Information given >>
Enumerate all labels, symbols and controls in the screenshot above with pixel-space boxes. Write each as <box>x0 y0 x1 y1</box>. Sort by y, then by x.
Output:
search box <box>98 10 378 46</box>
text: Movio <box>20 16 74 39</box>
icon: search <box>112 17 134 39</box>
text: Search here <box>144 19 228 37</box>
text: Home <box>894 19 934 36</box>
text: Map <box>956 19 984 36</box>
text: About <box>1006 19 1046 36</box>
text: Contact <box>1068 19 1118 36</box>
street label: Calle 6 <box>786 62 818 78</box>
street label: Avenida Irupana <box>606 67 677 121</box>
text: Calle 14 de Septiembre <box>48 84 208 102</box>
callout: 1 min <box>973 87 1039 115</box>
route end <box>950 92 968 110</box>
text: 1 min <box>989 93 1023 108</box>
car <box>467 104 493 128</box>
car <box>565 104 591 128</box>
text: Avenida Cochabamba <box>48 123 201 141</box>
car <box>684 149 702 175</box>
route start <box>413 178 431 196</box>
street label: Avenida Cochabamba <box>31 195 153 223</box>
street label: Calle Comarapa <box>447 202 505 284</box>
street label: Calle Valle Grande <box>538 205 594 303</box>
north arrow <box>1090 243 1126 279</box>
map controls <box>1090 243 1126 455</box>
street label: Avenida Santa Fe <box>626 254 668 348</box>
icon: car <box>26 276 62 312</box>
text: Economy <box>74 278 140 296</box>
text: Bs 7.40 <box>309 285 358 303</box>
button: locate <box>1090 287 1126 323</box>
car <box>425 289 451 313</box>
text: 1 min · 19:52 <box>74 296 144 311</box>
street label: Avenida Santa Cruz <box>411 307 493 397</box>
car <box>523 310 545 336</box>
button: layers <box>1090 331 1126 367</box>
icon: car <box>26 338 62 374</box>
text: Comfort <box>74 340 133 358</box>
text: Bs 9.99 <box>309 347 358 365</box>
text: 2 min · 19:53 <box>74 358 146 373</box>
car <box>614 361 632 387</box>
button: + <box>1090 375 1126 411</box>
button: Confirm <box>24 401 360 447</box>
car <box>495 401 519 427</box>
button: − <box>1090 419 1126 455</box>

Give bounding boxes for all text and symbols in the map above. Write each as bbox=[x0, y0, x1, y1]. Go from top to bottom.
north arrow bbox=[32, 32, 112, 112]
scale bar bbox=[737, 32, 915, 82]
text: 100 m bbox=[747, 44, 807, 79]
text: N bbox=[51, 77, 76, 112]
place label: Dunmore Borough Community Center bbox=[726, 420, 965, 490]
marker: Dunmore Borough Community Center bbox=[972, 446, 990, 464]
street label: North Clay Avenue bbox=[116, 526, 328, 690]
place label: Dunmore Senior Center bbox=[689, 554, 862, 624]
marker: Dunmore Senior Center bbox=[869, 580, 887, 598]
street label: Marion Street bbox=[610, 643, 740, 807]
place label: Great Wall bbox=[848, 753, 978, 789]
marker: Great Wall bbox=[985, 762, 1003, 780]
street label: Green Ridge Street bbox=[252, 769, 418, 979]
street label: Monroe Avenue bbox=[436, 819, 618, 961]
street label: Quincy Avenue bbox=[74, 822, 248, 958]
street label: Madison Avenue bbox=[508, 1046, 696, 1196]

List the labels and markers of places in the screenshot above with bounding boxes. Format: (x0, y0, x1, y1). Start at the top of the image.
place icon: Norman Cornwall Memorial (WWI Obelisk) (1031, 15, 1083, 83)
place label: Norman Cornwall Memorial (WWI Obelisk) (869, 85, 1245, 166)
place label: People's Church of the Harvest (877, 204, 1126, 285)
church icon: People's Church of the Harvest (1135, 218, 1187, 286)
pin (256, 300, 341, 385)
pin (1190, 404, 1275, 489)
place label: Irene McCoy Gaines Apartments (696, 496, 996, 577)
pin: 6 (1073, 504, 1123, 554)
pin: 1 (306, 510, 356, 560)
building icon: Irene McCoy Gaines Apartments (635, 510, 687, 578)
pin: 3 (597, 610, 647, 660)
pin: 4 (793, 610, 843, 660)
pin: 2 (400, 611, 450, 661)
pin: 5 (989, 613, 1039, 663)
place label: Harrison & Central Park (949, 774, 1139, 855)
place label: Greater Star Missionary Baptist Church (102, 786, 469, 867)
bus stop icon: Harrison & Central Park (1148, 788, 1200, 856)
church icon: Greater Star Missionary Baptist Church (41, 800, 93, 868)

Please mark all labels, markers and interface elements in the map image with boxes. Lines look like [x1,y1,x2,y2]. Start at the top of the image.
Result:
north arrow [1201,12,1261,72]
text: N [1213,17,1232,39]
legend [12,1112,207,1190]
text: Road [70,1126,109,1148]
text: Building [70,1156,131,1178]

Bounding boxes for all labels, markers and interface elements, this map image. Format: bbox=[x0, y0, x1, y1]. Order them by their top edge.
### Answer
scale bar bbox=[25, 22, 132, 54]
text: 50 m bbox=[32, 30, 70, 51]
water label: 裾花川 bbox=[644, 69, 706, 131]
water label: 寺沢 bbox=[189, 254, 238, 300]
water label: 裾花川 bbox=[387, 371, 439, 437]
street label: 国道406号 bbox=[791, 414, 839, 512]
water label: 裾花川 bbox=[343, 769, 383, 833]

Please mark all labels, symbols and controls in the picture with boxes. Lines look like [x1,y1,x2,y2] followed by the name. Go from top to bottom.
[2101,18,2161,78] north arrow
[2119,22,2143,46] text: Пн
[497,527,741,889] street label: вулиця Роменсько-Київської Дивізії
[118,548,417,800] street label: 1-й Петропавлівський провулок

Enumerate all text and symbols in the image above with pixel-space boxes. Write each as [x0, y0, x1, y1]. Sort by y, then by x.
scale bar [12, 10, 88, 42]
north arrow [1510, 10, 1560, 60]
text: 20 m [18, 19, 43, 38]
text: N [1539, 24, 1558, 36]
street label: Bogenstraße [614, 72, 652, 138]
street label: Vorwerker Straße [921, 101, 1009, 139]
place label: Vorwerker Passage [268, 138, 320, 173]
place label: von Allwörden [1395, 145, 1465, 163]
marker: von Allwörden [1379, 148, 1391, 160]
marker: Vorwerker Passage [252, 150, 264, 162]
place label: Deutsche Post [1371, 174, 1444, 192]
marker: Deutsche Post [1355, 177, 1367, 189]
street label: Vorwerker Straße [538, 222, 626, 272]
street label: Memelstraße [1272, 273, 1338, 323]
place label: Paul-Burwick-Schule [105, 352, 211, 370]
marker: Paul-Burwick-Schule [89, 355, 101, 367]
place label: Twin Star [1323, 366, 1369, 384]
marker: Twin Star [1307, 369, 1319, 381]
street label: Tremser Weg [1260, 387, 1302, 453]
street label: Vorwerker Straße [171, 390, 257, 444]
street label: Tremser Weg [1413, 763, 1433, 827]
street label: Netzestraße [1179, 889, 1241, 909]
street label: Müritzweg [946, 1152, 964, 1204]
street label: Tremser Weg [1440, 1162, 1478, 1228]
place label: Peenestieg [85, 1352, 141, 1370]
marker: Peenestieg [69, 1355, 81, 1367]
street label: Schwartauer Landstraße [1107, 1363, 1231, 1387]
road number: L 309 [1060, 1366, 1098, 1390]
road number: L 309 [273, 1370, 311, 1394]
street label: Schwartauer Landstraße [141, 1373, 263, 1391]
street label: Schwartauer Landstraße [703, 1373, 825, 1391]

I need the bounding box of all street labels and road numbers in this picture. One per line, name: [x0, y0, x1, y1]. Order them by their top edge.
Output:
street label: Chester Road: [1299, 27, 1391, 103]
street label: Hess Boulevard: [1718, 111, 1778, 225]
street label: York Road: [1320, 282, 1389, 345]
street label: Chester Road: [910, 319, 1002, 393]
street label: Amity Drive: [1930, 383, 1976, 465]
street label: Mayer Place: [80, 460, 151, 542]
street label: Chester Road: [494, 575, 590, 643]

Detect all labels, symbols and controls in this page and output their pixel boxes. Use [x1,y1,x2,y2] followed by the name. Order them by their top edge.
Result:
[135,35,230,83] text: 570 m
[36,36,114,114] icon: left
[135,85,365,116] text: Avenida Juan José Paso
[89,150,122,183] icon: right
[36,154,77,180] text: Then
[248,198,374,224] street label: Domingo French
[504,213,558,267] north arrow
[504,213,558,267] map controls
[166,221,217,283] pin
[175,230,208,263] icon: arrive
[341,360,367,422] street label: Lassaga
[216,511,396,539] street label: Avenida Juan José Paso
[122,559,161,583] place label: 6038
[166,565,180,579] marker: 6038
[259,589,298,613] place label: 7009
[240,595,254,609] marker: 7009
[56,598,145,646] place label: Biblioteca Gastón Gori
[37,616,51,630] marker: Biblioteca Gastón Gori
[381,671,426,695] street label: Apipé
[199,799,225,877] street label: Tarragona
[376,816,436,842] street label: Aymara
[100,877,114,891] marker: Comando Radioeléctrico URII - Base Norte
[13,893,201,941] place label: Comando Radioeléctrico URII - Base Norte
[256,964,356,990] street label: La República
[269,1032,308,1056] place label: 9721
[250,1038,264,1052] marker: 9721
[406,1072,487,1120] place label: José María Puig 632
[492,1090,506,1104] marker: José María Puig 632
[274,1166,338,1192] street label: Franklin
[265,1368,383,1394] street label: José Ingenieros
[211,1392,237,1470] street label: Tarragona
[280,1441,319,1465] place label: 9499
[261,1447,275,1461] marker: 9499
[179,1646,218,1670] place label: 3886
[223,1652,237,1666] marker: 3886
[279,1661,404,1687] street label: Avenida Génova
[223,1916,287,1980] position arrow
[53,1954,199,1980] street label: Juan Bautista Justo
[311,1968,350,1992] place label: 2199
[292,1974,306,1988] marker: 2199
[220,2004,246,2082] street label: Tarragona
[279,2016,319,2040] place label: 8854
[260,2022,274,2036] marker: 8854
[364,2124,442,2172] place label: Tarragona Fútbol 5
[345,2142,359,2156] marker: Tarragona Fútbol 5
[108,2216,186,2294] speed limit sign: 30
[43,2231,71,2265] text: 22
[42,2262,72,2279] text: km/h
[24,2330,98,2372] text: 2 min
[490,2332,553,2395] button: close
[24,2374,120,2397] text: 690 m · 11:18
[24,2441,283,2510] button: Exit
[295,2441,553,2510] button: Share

Task description >> Return the number of lines containing the word "elements" in these records, with no additional output.

Solution to this problem >> 2